Majora’s Mask is the most abstract and different – for lack of a better word – game in The Legend of Zelda franchise. It restricts players to a three-day time limit, a concept unique to this game. It gives the player a sense of urgency to complete whatever quest the game has given you as fast as possible.
While playing this game when I was younger always made my palms drenched in sweat as I ran through the fields of Termina trying to get to the next quest objective. You could always reset time to the beginning of the three-day cycle, but you would lose all progress you had made during that cycle.
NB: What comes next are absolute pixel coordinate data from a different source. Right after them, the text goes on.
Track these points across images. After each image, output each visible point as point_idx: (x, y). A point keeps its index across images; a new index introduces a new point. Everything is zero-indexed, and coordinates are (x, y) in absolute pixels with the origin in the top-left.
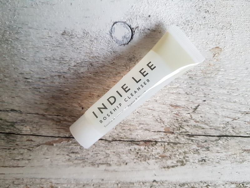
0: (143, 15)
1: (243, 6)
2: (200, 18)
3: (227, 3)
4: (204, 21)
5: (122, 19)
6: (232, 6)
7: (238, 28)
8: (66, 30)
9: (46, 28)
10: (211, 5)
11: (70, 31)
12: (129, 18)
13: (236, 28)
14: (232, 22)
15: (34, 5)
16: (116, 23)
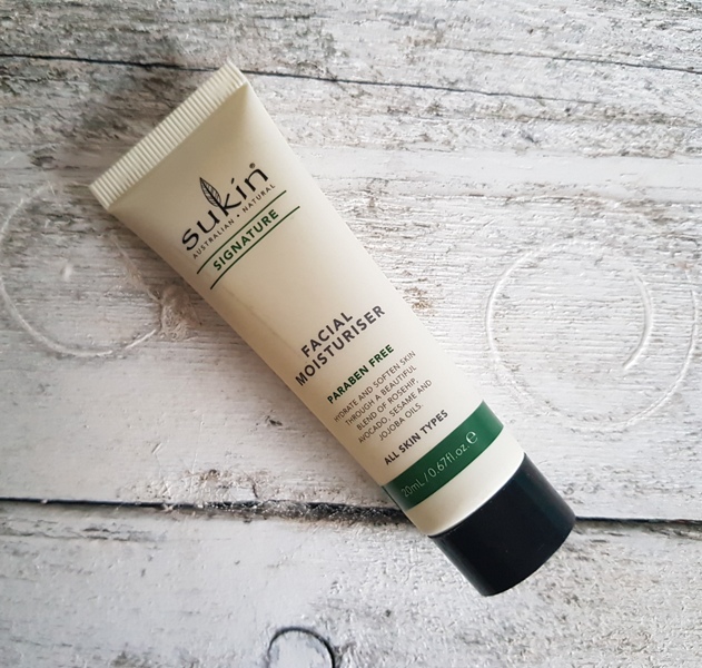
0: (370, 607)
1: (689, 579)
2: (551, 619)
3: (639, 572)
4: (562, 626)
5: (303, 617)
6: (655, 579)
7: (671, 646)
8: (127, 650)
9: (66, 643)
10: (587, 579)
11: (139, 653)
12: (324, 617)
13: (665, 649)
14: (654, 629)
15: (26, 573)
16: (284, 631)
I remember spending hours talking to the characters around the game, learning every bit of information I could get from them. The characters help craft a story that is somehow both grim and lighthearted at the same time. They all played their role perfectly, which helped convince me to play this game through to the end. The side quest involving Kafei and Anju is the most memorable part of the game. Their story is filled with tragedy and sorrow, making it even more fulfilling as I – the player – helped them reunite in the game’s final moments.
Nintendo created a world that feels alive, a difficult task for many games to pull off correctly. I am barely scratching the surface of the things Majora’s Mask has for the player to discover. I would love to erase all my memories of Majora’s Mask and re-experience it for the first time. If you haven’t played it before, I highly recommend that you do it soon because you certainly won’t regret it.